Maggie Bollinger and Brad Harris test 3-D printer.

The Additive Manufacturing Research Experiences for Undergraduates (REU) Program is funded by the National Science Foundation. Dr. Robert Landers, associate professor of mechanical and aerospace engineering, is program director. In its first year, the program is funded for three summer sessions.

The additive manufacturing methods researched by the students range from small printers geared towards home fabrication to large machines that use extreme temperatures to produce high-tech components.
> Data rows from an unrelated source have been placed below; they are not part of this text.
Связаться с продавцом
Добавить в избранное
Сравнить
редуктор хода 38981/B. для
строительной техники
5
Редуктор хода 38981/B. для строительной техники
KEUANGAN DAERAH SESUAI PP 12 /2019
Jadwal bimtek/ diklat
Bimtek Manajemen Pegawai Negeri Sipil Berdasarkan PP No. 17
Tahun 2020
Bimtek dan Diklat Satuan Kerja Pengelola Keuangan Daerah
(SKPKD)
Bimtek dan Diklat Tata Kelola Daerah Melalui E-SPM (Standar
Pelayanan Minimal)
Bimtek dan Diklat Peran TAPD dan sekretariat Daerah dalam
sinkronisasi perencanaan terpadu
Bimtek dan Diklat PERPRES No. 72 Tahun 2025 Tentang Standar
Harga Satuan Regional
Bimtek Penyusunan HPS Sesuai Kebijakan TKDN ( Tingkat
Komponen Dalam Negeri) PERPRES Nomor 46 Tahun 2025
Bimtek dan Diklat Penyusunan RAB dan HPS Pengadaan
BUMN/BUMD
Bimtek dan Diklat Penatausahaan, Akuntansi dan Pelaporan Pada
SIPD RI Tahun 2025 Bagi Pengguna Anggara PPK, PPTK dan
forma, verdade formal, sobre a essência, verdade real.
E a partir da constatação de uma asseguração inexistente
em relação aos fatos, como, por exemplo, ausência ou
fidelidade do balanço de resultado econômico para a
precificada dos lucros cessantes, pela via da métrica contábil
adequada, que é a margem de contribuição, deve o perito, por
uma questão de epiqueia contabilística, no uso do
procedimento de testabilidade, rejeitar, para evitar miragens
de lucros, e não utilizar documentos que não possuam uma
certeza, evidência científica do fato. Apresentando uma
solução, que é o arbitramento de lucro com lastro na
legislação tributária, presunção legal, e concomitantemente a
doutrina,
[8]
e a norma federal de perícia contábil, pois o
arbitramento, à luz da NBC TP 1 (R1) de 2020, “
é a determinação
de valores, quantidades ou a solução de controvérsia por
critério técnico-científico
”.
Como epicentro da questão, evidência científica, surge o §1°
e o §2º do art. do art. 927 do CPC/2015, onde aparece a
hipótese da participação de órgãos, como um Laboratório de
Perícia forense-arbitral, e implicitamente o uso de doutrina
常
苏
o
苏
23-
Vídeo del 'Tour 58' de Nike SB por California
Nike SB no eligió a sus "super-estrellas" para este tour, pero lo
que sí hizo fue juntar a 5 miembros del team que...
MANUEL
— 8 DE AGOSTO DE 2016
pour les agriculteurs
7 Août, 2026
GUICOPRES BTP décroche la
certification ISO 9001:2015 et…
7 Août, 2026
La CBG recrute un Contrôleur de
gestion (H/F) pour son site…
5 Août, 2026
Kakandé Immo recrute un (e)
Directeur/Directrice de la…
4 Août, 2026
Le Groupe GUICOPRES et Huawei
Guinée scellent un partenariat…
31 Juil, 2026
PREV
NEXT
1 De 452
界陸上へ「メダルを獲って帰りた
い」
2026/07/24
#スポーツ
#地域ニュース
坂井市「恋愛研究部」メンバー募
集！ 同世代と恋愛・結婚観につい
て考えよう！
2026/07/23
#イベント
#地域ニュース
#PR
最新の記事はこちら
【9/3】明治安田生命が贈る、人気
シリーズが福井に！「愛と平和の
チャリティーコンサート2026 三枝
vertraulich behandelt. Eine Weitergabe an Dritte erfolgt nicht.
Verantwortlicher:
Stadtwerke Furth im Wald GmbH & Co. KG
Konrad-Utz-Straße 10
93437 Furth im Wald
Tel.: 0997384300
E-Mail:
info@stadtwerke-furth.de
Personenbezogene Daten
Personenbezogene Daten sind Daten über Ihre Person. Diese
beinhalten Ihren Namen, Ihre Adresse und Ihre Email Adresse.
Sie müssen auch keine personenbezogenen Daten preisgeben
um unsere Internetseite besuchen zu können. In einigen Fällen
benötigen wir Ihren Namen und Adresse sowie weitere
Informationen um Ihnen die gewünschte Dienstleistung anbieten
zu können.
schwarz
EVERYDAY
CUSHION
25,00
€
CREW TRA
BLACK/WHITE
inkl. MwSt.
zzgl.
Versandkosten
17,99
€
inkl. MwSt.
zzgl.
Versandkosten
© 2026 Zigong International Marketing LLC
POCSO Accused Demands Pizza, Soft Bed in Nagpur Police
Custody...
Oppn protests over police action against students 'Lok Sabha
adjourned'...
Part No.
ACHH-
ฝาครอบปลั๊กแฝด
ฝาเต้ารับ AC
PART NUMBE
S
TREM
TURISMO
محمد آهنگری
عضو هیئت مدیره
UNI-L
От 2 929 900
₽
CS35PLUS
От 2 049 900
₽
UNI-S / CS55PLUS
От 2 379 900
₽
Brad Harris, a senior in mechanical engineering at S&T, works with Maggie Bollinger on a 3-D printer that can make objects out of a variety of materials, including silicone, epoxy, gypsum plaster, and even frosting and cheese.

Bollinger, a junior from Virginia Tech, says she and Harris design an object on the computer, print it out using silicone gel, then test it to learn more about the printer’s limitations.

“There are all kinds of home applications for this,” says Bollinger. “You could make nose pieces for your eyeglasses, cooking utensils, or even Barbie shoes.”


Rabbit and rat scaffolds.

Kevin Wu, a junior in materials science and engineering at UC Berkeley, works on a selective laser sintering machine, which heats powder until its particles adhere to each other. He builds tiny bone scaffolds made from bioactive glass powder, supplied by MoSci Corp., a glass technology company founded by Dr. Delbert E. Day, Curators’ Professor emeritus of ceramic engineering at S&T.

“These tiny scaffolds are for rats and rabbits,” he says. “They are designed to allow the bone to heal naturally. The material is porous and the cells stick to walls, allowing nutrients to flow through. The bone heals faster and the scaffold becomes part of the skeleton.”

Others work on a freeze-form extrusion fabrication (FEF) machine, which uses freezing temperatures to build ceramics capable of withstanding ultra-high-temperatures.

The students present their research findings weekly and will do a formal presentation at the end of the 10-week session.